### Detalles del problema
Por favor, convierte en una tabla Markdown el tramo del material que va desde su comienzo hasta la línea que contiene "v(-14.32, 18) *", ambos extremos incluidos, con las columnas N.º y Línea. Omite las líneas en blanco y no incluyas nada más.

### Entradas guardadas
= = =
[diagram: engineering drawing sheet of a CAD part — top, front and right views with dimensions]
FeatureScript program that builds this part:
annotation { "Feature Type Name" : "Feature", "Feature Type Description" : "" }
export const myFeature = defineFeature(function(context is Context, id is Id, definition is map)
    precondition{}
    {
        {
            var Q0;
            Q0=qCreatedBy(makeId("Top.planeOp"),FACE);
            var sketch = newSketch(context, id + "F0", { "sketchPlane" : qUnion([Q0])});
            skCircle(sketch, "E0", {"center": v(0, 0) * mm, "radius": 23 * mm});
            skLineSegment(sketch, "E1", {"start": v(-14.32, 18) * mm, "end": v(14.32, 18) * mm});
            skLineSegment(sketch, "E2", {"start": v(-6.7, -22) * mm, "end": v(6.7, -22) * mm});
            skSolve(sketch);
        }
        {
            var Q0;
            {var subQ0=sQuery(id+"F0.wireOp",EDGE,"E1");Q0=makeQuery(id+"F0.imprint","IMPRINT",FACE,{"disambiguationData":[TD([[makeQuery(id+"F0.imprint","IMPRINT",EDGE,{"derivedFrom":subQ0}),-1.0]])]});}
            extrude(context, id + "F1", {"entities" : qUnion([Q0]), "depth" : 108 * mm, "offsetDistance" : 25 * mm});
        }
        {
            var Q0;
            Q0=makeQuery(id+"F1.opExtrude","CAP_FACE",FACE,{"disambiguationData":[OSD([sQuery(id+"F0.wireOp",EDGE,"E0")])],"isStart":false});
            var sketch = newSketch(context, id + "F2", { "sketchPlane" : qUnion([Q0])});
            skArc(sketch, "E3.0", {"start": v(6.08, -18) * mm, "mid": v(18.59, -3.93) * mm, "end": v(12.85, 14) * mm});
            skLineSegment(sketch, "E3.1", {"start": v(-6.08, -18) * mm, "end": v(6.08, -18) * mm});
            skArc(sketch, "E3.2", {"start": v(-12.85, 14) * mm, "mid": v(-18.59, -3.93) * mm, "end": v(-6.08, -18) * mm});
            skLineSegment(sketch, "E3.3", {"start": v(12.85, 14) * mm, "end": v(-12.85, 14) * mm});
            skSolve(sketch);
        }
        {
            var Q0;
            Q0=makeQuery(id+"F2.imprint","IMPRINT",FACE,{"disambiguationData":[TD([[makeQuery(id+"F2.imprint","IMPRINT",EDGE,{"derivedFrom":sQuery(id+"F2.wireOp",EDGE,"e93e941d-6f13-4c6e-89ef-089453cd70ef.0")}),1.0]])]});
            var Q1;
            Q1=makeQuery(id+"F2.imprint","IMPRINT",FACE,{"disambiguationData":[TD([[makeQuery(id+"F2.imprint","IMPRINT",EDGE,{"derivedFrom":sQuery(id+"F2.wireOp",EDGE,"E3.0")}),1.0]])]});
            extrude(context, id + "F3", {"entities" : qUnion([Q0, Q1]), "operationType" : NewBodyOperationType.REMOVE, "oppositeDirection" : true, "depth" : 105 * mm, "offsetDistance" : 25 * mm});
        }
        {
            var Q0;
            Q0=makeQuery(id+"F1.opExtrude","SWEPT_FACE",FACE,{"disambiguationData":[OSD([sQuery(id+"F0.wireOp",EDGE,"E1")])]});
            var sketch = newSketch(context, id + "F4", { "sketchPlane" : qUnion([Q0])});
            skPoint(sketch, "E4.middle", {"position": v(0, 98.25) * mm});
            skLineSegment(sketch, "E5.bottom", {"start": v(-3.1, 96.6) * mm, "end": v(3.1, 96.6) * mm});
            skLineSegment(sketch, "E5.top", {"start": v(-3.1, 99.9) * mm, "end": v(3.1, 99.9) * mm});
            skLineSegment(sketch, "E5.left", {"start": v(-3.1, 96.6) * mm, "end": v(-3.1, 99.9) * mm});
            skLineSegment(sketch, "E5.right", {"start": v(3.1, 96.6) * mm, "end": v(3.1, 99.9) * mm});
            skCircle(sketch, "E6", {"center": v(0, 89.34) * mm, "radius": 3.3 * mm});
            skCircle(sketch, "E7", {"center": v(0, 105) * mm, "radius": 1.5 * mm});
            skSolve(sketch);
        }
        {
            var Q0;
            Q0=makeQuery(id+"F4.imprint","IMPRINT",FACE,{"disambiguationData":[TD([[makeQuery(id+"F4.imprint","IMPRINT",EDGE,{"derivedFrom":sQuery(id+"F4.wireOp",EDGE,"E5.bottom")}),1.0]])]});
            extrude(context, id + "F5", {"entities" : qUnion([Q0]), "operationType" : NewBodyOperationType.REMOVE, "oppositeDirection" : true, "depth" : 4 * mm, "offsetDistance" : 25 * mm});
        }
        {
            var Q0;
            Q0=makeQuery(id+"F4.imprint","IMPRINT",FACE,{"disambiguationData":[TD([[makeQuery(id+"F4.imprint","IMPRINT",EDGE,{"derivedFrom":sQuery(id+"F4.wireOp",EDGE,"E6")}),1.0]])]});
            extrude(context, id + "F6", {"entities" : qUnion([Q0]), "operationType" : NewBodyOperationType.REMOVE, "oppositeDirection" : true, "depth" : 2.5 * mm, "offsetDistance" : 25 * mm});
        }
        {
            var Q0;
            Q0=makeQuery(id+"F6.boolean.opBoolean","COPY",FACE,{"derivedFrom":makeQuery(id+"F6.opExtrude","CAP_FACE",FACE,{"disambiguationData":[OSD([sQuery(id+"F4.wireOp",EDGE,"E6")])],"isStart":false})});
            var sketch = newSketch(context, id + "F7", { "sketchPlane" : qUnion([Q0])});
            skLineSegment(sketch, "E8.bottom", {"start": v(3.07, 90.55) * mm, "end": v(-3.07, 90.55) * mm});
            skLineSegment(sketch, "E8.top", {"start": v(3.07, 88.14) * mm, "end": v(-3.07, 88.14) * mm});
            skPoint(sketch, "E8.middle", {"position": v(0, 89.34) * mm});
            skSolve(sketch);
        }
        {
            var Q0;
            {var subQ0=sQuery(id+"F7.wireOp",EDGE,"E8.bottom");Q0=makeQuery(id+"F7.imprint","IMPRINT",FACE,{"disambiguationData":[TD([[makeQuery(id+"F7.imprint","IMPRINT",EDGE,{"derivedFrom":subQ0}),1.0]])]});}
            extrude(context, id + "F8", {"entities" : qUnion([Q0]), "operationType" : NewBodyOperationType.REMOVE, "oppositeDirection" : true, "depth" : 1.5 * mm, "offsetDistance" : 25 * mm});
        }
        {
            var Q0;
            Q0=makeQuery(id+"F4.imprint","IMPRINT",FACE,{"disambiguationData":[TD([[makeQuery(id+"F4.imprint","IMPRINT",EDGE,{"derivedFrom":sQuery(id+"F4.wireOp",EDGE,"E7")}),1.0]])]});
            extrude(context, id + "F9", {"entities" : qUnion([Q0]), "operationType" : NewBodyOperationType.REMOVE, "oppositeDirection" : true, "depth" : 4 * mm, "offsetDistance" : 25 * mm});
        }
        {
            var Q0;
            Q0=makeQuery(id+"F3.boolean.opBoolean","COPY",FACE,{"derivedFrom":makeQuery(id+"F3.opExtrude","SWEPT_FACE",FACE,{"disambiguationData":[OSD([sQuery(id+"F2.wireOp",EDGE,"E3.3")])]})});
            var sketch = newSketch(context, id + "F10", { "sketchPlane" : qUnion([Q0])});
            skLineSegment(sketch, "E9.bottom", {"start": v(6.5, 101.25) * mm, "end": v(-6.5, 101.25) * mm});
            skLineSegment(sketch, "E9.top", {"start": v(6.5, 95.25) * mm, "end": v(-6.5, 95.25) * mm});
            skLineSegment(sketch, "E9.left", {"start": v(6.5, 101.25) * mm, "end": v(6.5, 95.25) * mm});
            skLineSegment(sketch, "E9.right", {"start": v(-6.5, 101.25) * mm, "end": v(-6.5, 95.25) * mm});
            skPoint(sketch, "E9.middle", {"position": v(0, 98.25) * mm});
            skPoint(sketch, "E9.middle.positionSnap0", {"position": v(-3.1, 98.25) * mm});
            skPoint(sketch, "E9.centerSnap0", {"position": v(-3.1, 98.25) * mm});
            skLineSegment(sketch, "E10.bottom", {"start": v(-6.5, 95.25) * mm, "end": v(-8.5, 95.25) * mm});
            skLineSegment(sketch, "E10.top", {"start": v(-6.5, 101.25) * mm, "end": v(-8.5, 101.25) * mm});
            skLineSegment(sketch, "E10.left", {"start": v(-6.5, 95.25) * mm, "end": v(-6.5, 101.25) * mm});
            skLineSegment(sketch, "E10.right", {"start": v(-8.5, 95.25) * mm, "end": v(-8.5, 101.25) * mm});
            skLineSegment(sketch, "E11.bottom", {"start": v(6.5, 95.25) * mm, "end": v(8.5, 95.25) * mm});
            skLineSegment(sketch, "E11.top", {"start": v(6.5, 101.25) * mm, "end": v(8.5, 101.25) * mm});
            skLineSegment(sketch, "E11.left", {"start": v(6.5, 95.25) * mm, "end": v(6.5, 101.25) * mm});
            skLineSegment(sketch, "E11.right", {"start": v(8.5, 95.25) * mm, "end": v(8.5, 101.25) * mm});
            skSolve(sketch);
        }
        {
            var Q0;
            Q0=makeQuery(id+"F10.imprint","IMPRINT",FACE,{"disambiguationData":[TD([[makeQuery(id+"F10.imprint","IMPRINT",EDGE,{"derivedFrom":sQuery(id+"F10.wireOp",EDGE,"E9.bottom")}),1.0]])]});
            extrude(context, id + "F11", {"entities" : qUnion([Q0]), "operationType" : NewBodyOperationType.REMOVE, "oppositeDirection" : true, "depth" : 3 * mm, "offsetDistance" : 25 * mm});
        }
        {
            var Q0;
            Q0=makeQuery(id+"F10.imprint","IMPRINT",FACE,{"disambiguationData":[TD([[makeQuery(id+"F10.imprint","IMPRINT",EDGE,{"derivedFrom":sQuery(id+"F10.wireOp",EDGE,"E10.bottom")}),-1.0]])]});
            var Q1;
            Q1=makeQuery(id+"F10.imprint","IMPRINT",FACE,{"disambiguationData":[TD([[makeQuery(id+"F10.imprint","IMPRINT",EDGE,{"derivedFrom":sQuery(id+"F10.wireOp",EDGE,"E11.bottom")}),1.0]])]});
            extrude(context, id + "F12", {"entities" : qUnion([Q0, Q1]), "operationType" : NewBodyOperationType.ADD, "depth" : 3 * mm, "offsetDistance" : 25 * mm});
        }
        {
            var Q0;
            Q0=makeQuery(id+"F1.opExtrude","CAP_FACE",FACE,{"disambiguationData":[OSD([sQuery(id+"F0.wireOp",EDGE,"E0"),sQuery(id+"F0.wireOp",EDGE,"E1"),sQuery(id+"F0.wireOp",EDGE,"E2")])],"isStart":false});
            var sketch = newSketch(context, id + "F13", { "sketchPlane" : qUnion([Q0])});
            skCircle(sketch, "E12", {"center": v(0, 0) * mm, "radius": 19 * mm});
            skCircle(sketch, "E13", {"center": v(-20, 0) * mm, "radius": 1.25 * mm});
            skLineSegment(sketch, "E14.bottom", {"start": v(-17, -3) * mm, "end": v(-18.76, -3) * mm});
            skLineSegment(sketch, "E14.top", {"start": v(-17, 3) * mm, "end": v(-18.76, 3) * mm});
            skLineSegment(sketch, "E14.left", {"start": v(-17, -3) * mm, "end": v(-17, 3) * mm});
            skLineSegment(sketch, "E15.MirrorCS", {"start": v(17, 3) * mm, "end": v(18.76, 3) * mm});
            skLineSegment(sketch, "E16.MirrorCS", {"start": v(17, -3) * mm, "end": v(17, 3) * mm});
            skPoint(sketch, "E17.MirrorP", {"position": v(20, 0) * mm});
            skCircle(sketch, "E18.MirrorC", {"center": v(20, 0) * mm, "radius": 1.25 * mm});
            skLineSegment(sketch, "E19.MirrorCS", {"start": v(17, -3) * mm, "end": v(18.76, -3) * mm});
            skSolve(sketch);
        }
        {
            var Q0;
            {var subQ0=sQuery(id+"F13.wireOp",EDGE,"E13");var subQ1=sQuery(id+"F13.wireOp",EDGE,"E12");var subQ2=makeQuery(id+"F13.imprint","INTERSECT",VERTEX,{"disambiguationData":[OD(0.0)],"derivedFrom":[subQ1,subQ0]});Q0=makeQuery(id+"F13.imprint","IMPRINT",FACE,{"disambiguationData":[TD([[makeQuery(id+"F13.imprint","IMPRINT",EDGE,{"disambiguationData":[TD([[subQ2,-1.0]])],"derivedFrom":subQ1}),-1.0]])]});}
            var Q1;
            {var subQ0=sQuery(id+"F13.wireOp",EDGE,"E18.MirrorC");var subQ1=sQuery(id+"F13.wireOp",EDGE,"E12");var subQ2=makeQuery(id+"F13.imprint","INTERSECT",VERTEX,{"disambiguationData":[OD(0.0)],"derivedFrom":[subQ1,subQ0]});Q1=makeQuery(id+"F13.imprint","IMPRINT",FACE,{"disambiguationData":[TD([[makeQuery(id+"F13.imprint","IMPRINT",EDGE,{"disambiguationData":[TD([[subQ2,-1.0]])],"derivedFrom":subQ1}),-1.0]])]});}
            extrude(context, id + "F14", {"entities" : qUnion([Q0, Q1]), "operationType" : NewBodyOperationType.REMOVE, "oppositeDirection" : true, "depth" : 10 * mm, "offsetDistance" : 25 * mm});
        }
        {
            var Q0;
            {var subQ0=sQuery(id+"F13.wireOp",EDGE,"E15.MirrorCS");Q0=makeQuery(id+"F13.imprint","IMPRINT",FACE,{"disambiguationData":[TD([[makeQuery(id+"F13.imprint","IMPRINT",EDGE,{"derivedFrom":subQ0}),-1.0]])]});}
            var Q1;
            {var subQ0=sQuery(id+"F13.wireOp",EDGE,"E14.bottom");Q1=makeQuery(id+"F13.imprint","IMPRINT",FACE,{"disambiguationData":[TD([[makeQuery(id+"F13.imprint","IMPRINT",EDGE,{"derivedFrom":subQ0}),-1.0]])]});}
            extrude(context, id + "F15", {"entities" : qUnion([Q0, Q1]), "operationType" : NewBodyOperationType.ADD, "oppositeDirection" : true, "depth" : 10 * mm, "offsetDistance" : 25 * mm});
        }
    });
= = =
### Resultado obtenido
| N.º | Línea |
|---|---|
| 1 | [diagram: engineering drawing sheet of a CAD part — top, front and right views with dimensions] |
| 2 | FeatureScript program that builds this part: |
| 3 | annotation { "Feature Type Name" : "Feature", "Feature Type Description" : "" } |
| 4 | export const myFeature = defineFeature(function(context is Context, id is Id, definition is map) |
| 5 |     precondition{} |
| 6 |     { |
| 7 |         { |
| 8 |             var Q0; |
| 9 |             Q0=qCreatedBy(makeId("Top.planeOp"),FACE); |
| 10 |             var sketch = newSketch(context, id + "F0", { "sketchPlane" : qUnion([Q0])}); |
| 11 |             skCircle(sketch, "E0", {"center": v(0, 0) * mm, "radius": 23 * mm}); |
| 12 |             skLineSegment(sketch, "E1", {"start": v(-14.32, 18) * mm, "end": v(14.32, 18) * mm}); |